Express spoke to Rob Hobson, Flora’s nutrition consultant, to find out how to get enough vitamin D.
Why do we need vitamin D?
Hobson said: “Vitamin D deficiency affects 13% of the world’s population. Mild symptoms can include muscle weakness and fatigue. It may also lead to depression, muscle pain, bone pain, and frequent infections. In severe cases, it can cause rickets in young children and osteomalacia in people. Adults, especially those who are under care or who spend a lot of time indoors. ”
Sunlight helps our bodies produce vitamin D, but most of us don’t stay outdoors long enough to get enough sunlight.
And if you are isolating yourself at home, during the Corona pandemic, you will need to supplement your diet with products that contain vitamin D.
How to increase your vitamin D intake
Public Health England recommends that everyone take a daily supplement that provides 10 micrograms of vitamin D.
However, Hobson suggests getting vitamin D through your diet. This is what you should eat:
Mr. Hobson recommends that you start your day with eggs. He said, “Egg yolks are a great source of vitamin D, so start your day with eggs for breakfast. Chickens that get sunlight produce more vitamin D in their eggs than the types that stay indoors, so make sure you choose the varieties well.”

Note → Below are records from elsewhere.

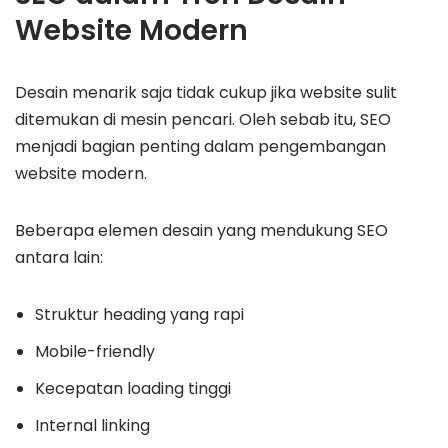
Website Modern
Desain menarik saja tidak cukup jika website sulit
ditemukan di mesin pencari. Oleh sebab itu, SEO
menjadi bagian penting dalam pengembangan
website modern.
Beberapa elemen desain yang mendukung SEO
antara lain:
Struktur heading yang rapi
Mobile-friendly
Kecepatan loading tinggi
Internal linking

Fortified foods have nutrients added to them that are not naturally found in food, such as FLORA ProActiv.
“Since many foods do not naturally contain high levels of vitamin D, a nutrient can be added in a process known as fortification. The botanical variation is an example, such as FLORA ProActiv. 15 grams provides only 22% of the reference value,” Hobson explained. Of nutrients, plus it supports healthy cholesterol levels. ”

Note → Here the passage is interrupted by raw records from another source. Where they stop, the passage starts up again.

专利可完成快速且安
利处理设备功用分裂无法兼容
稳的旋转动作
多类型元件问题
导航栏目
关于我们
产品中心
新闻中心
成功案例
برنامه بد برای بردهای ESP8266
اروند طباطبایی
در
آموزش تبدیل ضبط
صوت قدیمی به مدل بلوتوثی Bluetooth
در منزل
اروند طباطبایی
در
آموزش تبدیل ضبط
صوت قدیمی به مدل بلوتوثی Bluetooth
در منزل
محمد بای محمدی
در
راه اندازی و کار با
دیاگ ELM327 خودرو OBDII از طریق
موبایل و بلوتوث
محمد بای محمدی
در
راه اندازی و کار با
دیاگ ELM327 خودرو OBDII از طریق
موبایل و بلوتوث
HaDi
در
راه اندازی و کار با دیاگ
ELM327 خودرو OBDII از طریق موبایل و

Oily fish is another great way to get vitamin D.
Hobson explained: “Seafood, especially oily fish such as canned or fresh salmon, is one of the richest natural food sources with vitamin D.”
“For vegetarians in particular, mushrooms are among the only completely plant sources of vitamin D. When grown under UV light, they make their own vitamin D – like humans,” Hobson said.